Cela implique pour chaque condition des marques de considération qui lui soient propres, et qui ne soient pas des mensonges. »

Autre besoin … La Hiérarchie

« La vraie hiérarchie a pour effet d'amener chacun à s'installer moralement dans la place qu'il occupe »

Le respect de la hiérarchie appelle … «  Une certaine vénération, un certain dévouement à l'égard des supérieurs, considérés non pas dans leurs personnes ni dans le pouvoir qu'ils exercent, mais comme des symboles. Ce dont ils sont les symboles, c'est ce domaine qui se trouve au-dessus de tout homme et dont l'expression en ce monde est constituée par les obligations de chaque homme envers ses semblables. »

Et l’Honneur

« Le respect dû à chaque être humain comme tel, même s'il est effectivement accordé, ne suffit pas à satisfaire ce besoin ; car il est identique pour tous et immuable. » (…)

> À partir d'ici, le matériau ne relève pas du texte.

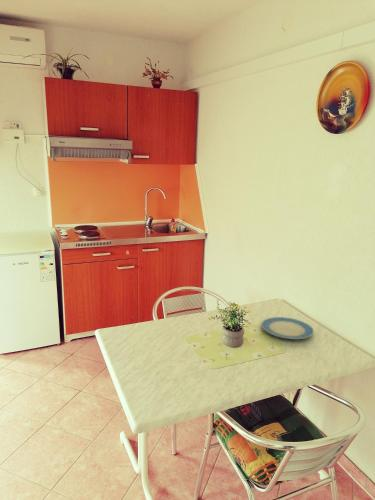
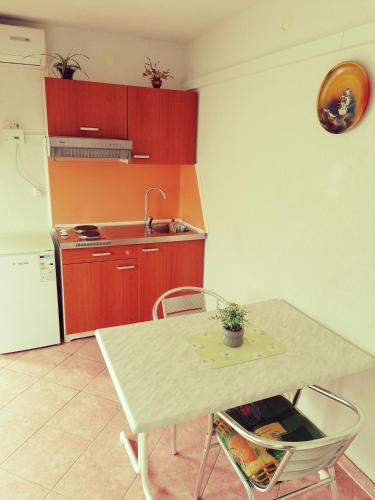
- plate [260,316,315,340]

« Par exemple, pour que le besoin d'honneur soit satisfait dans la vie professionnelle, il faut qu'à chaque profession corresponde quelque collectivité réellement capable de conserver vivant le souvenir des trésors de grandeur, d'héroïsme, de probité, de générosité, de génie, dépensés dans l'exercice de la profession. » (…)

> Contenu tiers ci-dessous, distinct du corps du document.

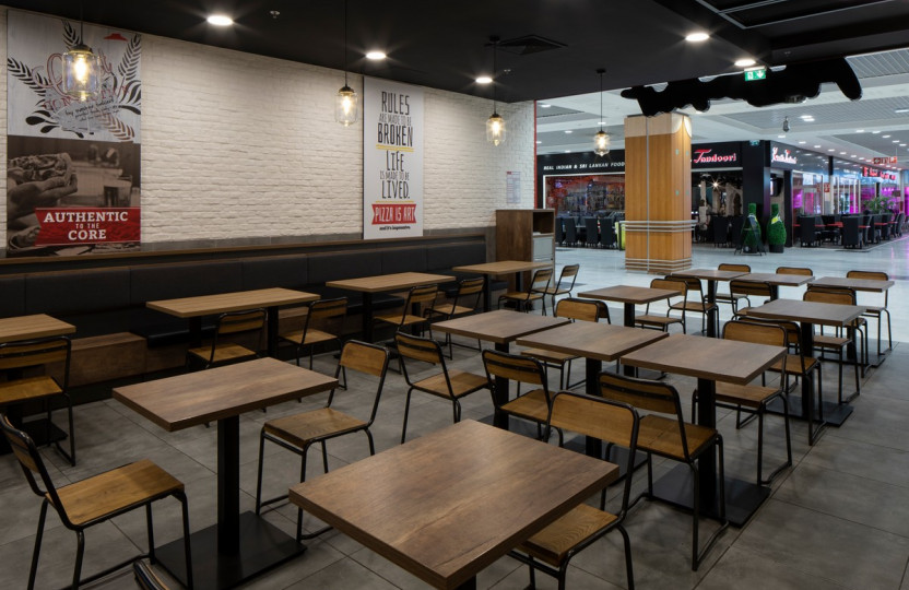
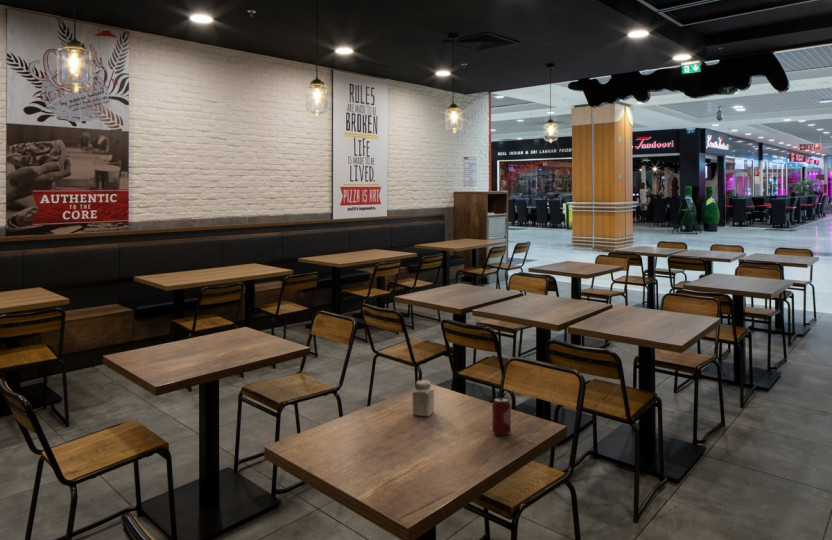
+ beverage can [491,397,512,436]
+ salt shaker [412,379,435,417]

« Le degré extrême de la privation d'honneur est la privation totale de considération infligée à des catégories d'êtres humains. Tels sont en France, avec des modalités diverses, les prostituées, les repris de justice, les policiers, le sous-prolétariat d'immigrés et d'indigènes coloniaux... De telles catégories ne doivent pas exister.»

Puis le Châtiment

« (…) le châtiment le plus indispensable à l'âme est celui du crime. Par le crime un homme se met lui-même hors du réseau d'obligations éternelles qui lie chaque être humain à tous les autres. Il ne peut y être réintégré que par le châtiment, pleinement s'il y a consentement de sa part, sinon imparfaitement. »

« Il faut que le châtiment soit un honneur, que non seulement il efface la honte du crime, mais qu'il soit regardé comme une éducation supplémentaire qui oblige à un plus grand degré de dévouement au bien public.»

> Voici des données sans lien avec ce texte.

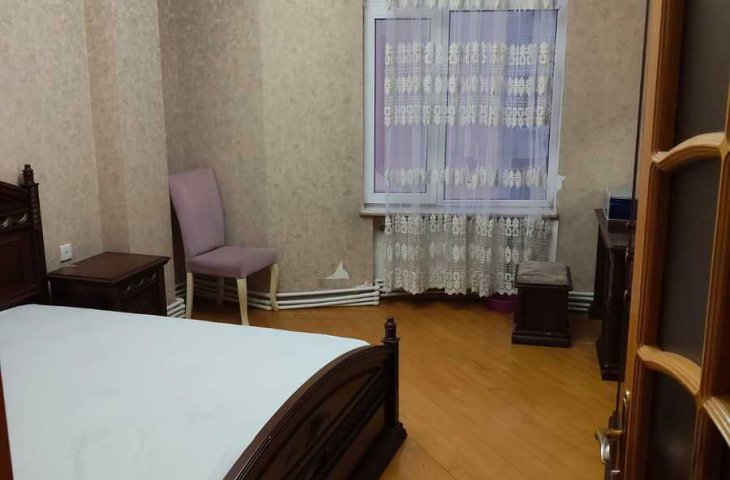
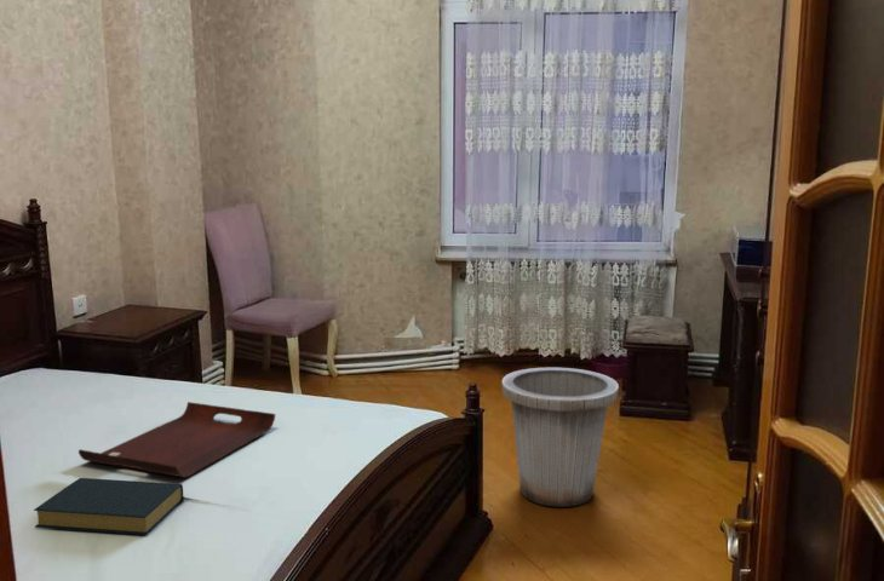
+ hardback book [33,477,184,536]
+ serving tray [78,401,276,479]
+ trash can [501,367,620,508]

Et Simone Weil de dénoncer comme risque politique supérieur « l’impunité », « un des problèmes politiques les plus difficiles à résoudre ».

Autre besoin … La liberté d’opinion.

« (…) la liberté d'expression totale, illimitée, pour toute opinion quelle qu'elle soit, sans aucune restriction ni réserve, est un besoin absolu pour l'intelligence. »

Simone Weil aborde là plusieurs aspects d’expression de la liberté d’opinion : le syndicalisme, la politique, la presse, - et porte un regard sans concession.

Des syndicats : « s’il y reste encore une étincelle de vie véritable – visiblement elle en doute -,  ils pourraient redevenir peu à peu l’expression de la pensée ouvrière, l’organe de l’honneur ouvrier »

Elle dénonce - dans cet esprit - les partis politiques :

 « La solution pratique immédiate, c'est l'abolition des partis politiques. La lutte des partis, telle qu'elle existait dans la Troisième République, est intolérable ; le parti unique, qui en est d'ailleurs inévitablement l'aboutissement, est le degré extrême du mal ; il ne reste d'autre possibilité qu'une vie publique sans partis. »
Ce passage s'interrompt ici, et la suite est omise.